Strategi tersebut dilaksanakan dengan menghidupkan kiwa dan semangat
ijtihad melalui peningkatan kemampuan berpikir logis-rasional dan
mengkaji realitas sosial.

12
BAB III
PENUTUP
A. Kesimpulan
Muhammadiyah adalah salah satu orgnisasi Islam pembaharu di
Indonesia. Gerakan Muhammadiyah yang dibangun oleh K.H. Ahmad Dahlan
sesungguhnya merupakan salah satu mata rantai yang panjang dari gerakan
pembaharuan Islam. maksud dan tujuan Muhamadiyah, yaitu Menegakkan dan
menjunjung tinggi agama Islam sehingga terwujud masyarakat utama, adil dan
makmur yang diridhai Allah Subhanahu wa Ta’ala.Muhammad Darwis atau
lebih dikenal dengan K.H. Ahmad Dahlan menuntut ilmu di kota suci
Makkah, dan hasil dari pendidikannya itu kemudian beliau membentuk sebuah
wadah perubahan untuk kembali kepada Al Qur’an dan As Sunnah Rasullullah
sesuai dengan arti Muhammadiyah yaitu pengikut Nabi Muhammad SAW.

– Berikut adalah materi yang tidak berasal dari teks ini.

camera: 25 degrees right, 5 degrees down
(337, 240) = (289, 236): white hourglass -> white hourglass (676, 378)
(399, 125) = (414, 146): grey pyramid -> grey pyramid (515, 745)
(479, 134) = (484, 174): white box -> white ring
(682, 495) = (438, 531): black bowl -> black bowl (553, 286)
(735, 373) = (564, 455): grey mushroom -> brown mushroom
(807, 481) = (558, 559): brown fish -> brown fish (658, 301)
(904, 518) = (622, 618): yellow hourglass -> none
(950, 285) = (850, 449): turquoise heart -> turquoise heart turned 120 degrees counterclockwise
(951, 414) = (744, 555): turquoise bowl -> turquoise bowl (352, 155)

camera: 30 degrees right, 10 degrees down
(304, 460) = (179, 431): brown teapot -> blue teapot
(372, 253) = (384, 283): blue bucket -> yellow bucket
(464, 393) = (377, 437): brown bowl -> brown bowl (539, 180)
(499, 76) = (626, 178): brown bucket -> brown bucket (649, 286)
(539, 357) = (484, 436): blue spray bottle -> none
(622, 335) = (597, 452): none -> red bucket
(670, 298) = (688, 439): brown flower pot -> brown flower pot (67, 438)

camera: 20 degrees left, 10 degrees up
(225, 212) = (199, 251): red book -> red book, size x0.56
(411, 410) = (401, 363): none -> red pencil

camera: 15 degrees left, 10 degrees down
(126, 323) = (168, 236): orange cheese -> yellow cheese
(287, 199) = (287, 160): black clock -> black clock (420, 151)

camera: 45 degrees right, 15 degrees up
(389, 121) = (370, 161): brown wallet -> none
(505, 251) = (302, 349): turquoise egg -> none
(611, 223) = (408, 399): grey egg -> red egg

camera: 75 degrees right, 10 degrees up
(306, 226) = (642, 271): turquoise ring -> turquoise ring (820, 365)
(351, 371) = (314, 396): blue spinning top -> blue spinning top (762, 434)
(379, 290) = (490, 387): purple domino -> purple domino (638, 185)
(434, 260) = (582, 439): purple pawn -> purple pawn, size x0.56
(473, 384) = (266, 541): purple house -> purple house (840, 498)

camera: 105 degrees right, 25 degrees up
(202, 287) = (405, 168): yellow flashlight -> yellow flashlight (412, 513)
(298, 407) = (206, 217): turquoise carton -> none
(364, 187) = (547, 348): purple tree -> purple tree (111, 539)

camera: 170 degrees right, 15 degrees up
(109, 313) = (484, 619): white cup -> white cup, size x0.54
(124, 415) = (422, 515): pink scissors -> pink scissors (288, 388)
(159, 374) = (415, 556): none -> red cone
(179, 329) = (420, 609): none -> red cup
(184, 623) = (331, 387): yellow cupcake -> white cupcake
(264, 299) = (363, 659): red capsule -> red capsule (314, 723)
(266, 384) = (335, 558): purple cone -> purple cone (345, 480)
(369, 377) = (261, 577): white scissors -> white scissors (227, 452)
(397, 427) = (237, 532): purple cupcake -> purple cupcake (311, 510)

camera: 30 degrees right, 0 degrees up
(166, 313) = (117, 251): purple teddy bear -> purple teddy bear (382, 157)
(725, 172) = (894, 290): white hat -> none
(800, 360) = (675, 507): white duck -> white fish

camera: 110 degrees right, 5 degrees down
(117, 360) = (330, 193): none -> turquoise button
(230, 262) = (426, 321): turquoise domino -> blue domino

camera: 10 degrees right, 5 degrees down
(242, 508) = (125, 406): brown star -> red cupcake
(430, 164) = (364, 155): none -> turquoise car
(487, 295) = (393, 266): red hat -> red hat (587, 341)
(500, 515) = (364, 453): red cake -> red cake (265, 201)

Dari terbentuknya Muhammadiyah di kampung Kauman Yogyakarta pada
tanggal 8 Dzulhijah 1330 H yang bertepatan pada 18 November 1912 M dan
tersebarluas hampir seluruh Indonesia sehingga menjadi organisasi besar
sampai dengan sekarang tidak lepas dari buah pikiran K.H. Ahmad Dahlan.